Savills’ South West cross-sector outlook event took place last week to over 80 property professionals at the Royal Albert Memorial Museum in Exeter. Representatives of Savills’ commercial, rural and residential research teams gave their forecasts for the coming year, the likely investment trends and disruptors in their sectors, and their top picks for property investments likely to out-perform the market in 2020 and beyond.
Despite questions remaining over the UK’s ongoing relationship with the EU, higher commercial property investment volumes are expected across the country this year, Savills said, particularly in the office and logistics markets, as a number of non-domestic institutional investors that were deterred by Brexit uncertainty re-enter the market.
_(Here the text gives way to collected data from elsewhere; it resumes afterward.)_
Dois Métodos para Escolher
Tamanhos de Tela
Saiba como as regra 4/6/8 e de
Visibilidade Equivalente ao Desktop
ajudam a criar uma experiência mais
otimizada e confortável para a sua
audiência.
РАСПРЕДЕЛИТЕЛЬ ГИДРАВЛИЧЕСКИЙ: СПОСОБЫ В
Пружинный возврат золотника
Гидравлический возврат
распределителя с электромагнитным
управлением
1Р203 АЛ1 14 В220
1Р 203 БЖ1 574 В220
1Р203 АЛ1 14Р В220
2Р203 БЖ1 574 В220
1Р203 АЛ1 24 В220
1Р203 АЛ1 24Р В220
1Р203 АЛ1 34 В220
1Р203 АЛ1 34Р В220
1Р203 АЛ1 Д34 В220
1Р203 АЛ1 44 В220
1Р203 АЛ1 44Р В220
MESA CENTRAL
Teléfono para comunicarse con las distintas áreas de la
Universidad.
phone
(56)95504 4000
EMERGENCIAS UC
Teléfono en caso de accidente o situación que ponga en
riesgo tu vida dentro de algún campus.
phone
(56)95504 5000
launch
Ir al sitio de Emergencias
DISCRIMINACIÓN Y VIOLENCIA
There is also likely to be a rise in opportunistic investor activity in the retail sector, as some buyers now see some assets as competitively priced.
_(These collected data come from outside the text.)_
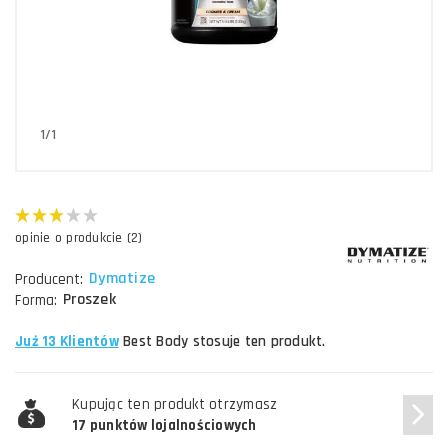
1/1
opinie o produkcie (2)
Dymatize
Producent:
Proszek
Forma:
Już 13 Klientów
Best Body stosuje ten produkt.
Kupując ten produkt otrzymasz
17 punktów lojalnościowych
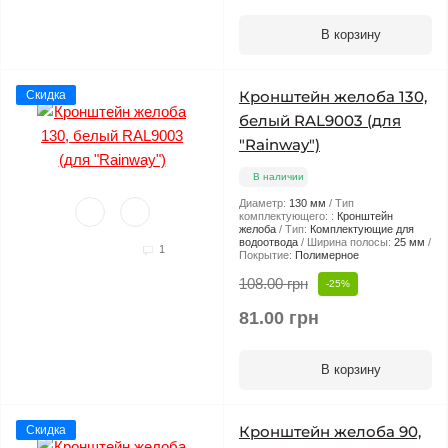
В корзину
Кронштейн желоба 130,
Скидка
белый RAL9003 (для
"Rainway")
В наличии
Диаметр:
130 мм
Тип
комплектующего: :
Кронштейн
желоба
Тип:
Комплектующие для
водоотвода
Ширина полосы:
25 мм
1
Покрытие:
Полимерное
108.00 грн
-25%
81.00 грн
В корзину
Кронштейн желоба 90,
Скидка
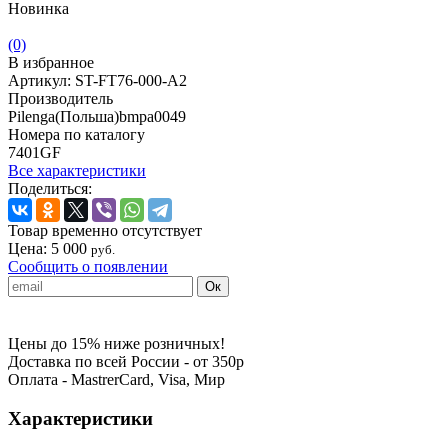
Новинка
(0)
В избранное
Артикул:
ST-FT76-000-A2
Производитель
Pilenga(Польша)bmpa0049
Номера по каталогу
7401GF
Все характеристики
Поделиться:
Товар временно отсутствует
Цена:
5 000
руб.
Сообщить о появлении
Цены до 15% ниже розничных!
Доставка по всей России - от 350р
Оплата - MastrerCard, Visa, Мир
Характеристики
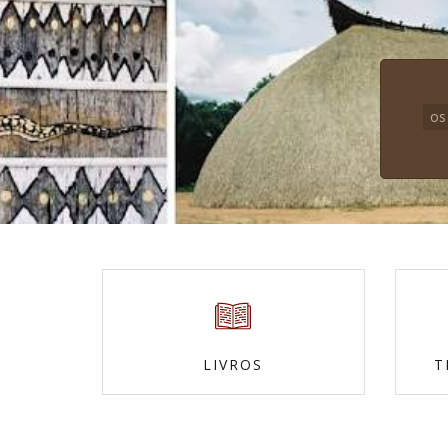
os
LIVROS
T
Looking at the local commercial markets, Chris Potts, head of Savills Cardiff office, said:
“Cardiff continues to attract a wide group of fast-growing tech and financial companies and, with office investment volumes also remaining healthy, we’re anticipating a positive year for the city’s commercial markets overall. Further afield, we’re also anticipating more investment into the region’s warehouses sector this year, particularly in South Wales where a new National Planning Framework and local authorities putting in place strategies for new industrial development should result in developers delivering more large-scale schemes, which are likely to be quickly snapped up by tenants.”
Paddy Hales, head of Savills Bristol office, added:
“Over the last 12 months, Bristol has continued to cement its position as a leading regional UK city that has appealed to a wide range of occupiers, from local independent businesses to national and international corporate firms, as well as domestic and global investors. The thriving city centre has also attracted a host of new leisure and fitness operators, which reinforces Bristol’s USP of providing an attractive place to balance work and home life. All this, combined with an impressive talent pool from our world renowned universities, places us in an incredibly good position to attract further inward investment that will support further growth and development.”
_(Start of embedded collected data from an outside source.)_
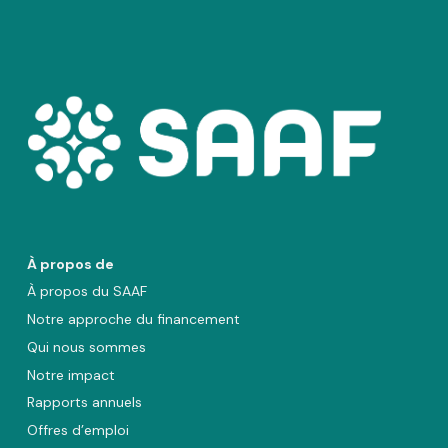
À propos de
À propos du SAAF
Notre approche du financement
Qui nous sommes
Notre impact
Rapports annuels
Offres d’emploi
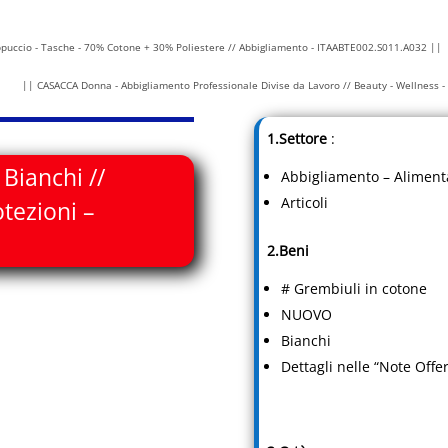
puccio - Tasche - 70% Cotone + 30% Poliestere // Abbigliamento - ITAABTE002.S011.A032 ||
|| CASACCA Donna - Abbigliamento Professionale Divise da Lavoro // Beauty - Wellness 
1.Settore
:
Bianchi //
Abbigliamento – Aliment
Articoli
tezioni –
2.Beni
# Grembiuli in cotone
NUOVO
Bianchi
Dettagli nelle “Note Offer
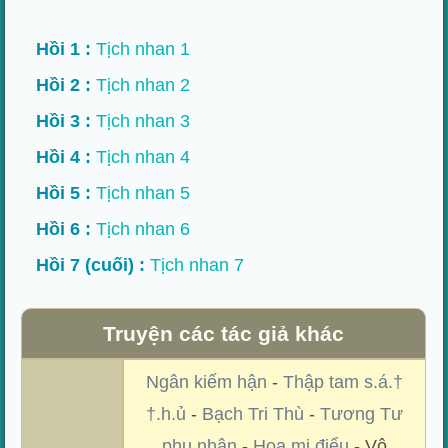
Hồi 1 :
Tịch nhan 1
Hồi 2 :
Tịch nhan 2
Hồi 3 :
Tịch nhan 3
Hồi 4 :
Tịch nhan 4
Hồi 5 :
Tịch nhan 5
Hồi 6 :
Tịch nhan 6
Hồi 7 (cuối) :
Tịch nhan 7
Truyện các tác giả khác
Ngân kiếm hận
-
Thập tam s.á.†
†.h.ủ
-
Bạch Tri Thù
-
Tương Tư
phu nhân
-
Họa mi điểu
- Vô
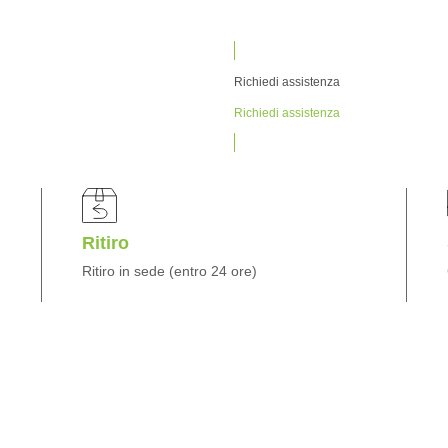
Richiedi assistenza
Richiedi assistenza
Ritiro
Ritiro in sede (entro 24 ore)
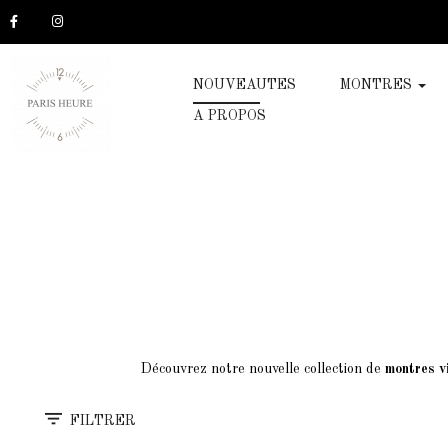
NOUVEAUTES
MONTRES
A PROPOS
Découvrez notre nouvelle collection de
montres v
FILTRER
In terms of the mainstream residential market, Savills anticipates Brexit uncertainty will act as a drag on the market over the short term, but expects prices to rise broadly in line with household incomes thereafter.
In the South West, where the average house price is currently £256,000, the firm forecasts house price growth of 13.1% over the next five years. In Wales, where prices average £165,000, there is greater capacity for growth. Here, Savills is forecasting a strong performance of 18.1% between 2020 and 2024.
Richard Brooks, head of Savills residential division for the South West, said:
“The outlook for the residential market in the South West is positive. While we’re not anticipating a spike in house price inflation, we are seeing a high level of buyer demand and a renewed appetite from investors, which we expect to build over the next 12 months. The clarity stemming from the general election result should bring a greater sense of urgency to the market, allowing movement both up and down the housing ladder.”
Daniel Rees, head of Savills residential team in Cardiff, commented:
“House price growth in Wales has been outperforming the UK average for some time and we expect this to continue in 2020 and beyond. Since the start of this year we have seen an uplift in positive sentiment among buyers and sellers, which, teamed with favourably low borrowing costs and the final phases of a fully-fledged Help To Buy scheme, sets the scene for an encouraging year in the residential market.”